- [Task instructions] Scan the lines below for "season" and copy the matches.

- [Excerpted records]
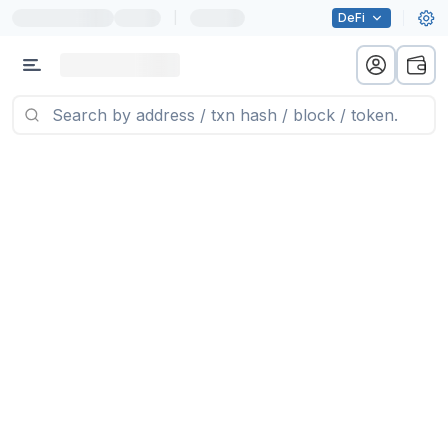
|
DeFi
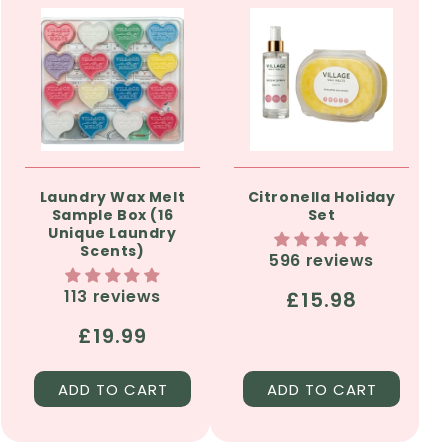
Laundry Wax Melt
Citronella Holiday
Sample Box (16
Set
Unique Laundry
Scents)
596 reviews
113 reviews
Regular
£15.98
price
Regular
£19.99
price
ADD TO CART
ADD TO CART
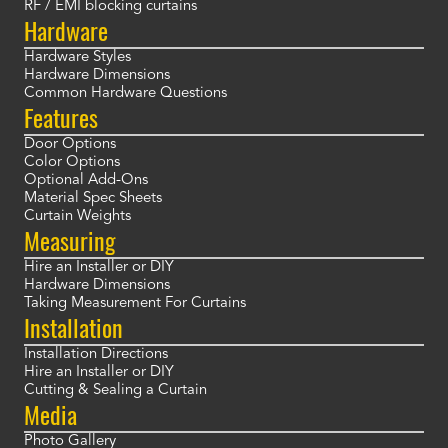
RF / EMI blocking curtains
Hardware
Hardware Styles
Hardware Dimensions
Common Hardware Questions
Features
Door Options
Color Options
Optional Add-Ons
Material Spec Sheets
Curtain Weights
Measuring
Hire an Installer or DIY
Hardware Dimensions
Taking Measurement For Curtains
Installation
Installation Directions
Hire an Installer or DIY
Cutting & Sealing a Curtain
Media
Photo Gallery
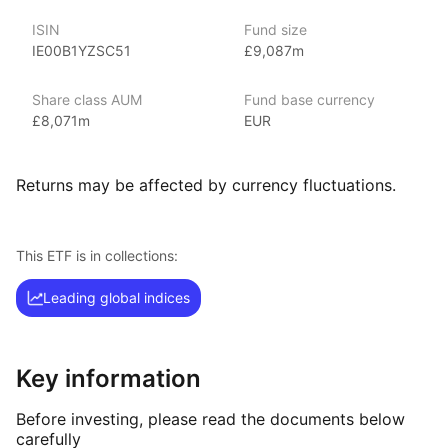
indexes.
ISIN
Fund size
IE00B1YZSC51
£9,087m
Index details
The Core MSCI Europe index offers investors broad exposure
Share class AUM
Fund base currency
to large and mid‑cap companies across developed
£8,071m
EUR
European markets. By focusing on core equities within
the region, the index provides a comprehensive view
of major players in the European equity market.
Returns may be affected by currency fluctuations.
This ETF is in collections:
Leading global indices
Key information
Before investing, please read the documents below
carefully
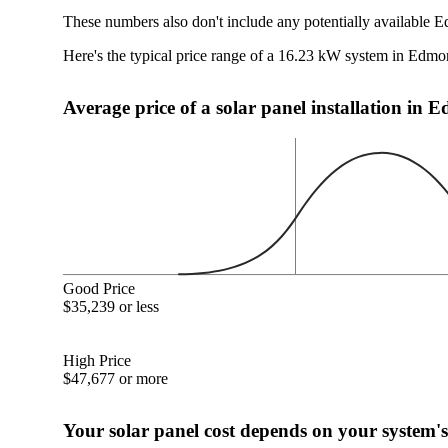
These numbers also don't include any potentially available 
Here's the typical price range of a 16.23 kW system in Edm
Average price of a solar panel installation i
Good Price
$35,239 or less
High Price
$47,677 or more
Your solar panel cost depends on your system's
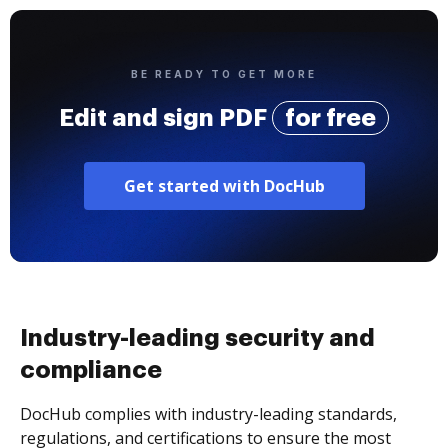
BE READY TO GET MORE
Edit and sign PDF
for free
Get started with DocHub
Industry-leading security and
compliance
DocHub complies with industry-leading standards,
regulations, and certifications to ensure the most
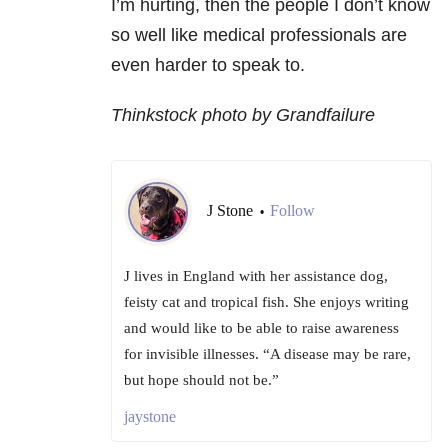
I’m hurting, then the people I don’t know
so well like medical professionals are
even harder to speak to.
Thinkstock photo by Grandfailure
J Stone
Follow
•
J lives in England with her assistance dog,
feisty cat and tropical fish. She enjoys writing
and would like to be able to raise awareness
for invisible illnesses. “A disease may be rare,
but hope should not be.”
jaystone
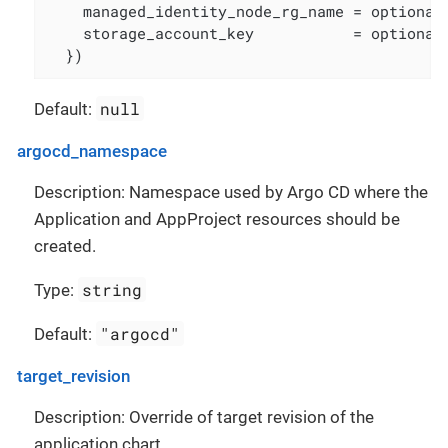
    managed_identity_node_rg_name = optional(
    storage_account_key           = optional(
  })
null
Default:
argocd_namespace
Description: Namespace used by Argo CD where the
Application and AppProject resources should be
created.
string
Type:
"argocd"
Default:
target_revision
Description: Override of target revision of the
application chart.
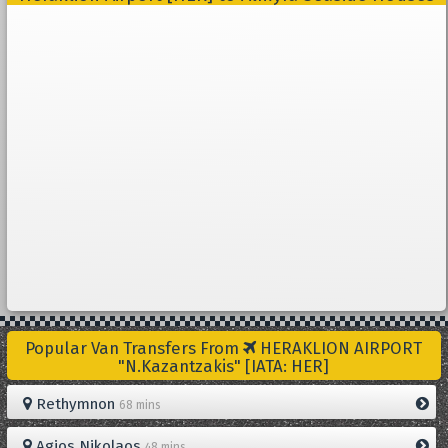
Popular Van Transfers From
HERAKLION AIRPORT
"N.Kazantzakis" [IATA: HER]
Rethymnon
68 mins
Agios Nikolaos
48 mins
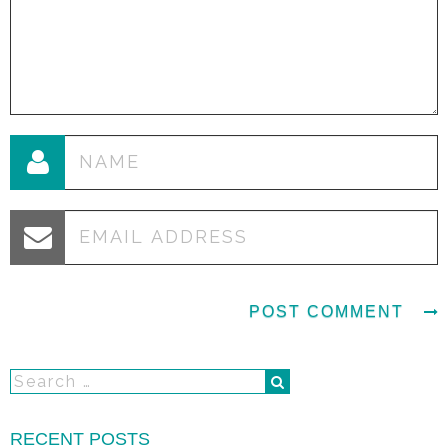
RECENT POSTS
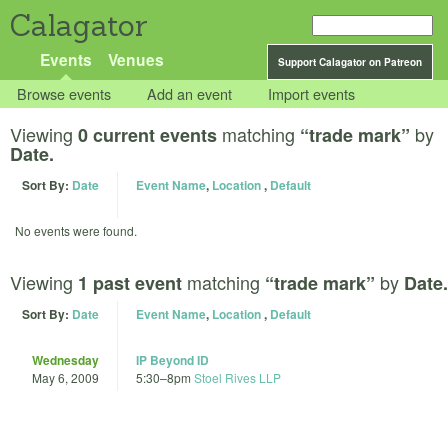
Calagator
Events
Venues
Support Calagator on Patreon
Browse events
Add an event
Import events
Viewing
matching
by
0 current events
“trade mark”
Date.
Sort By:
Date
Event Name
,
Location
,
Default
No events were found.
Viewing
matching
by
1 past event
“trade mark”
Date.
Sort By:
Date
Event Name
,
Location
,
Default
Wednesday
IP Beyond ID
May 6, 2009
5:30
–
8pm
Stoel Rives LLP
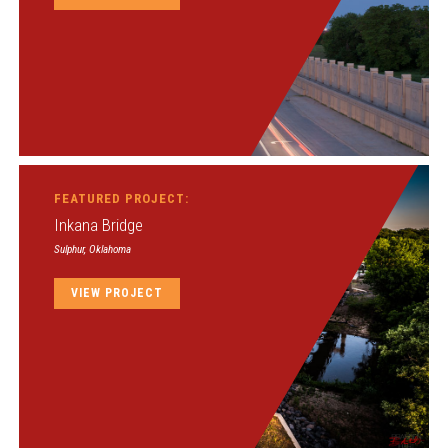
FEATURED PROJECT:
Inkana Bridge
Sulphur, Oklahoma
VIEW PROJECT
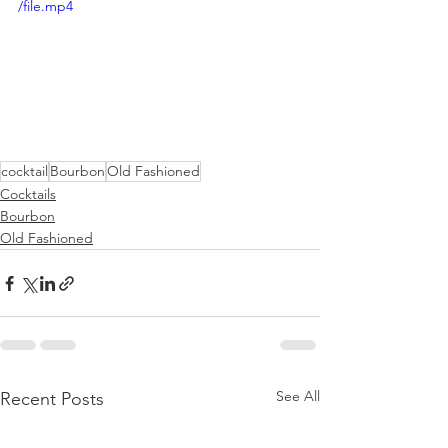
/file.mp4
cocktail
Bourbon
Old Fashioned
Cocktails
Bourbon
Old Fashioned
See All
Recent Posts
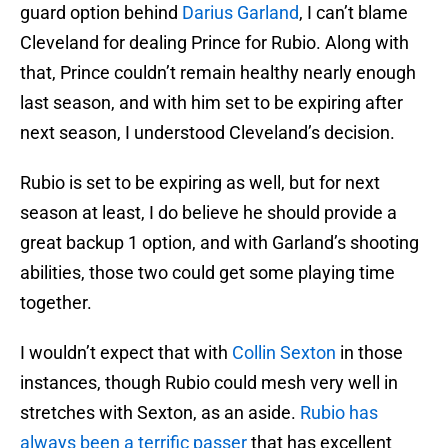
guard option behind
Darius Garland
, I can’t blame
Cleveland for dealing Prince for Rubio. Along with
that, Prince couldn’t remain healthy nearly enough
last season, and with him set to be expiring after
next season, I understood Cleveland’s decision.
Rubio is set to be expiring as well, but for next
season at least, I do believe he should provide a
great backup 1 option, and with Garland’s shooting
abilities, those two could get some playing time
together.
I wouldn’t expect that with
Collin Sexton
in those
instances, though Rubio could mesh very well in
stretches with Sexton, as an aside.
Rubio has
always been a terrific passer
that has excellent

- [Output]
last season, and with him set to be expiring after
next season, I understood Cleveland’s decision.
season at least, I do believe he should provide a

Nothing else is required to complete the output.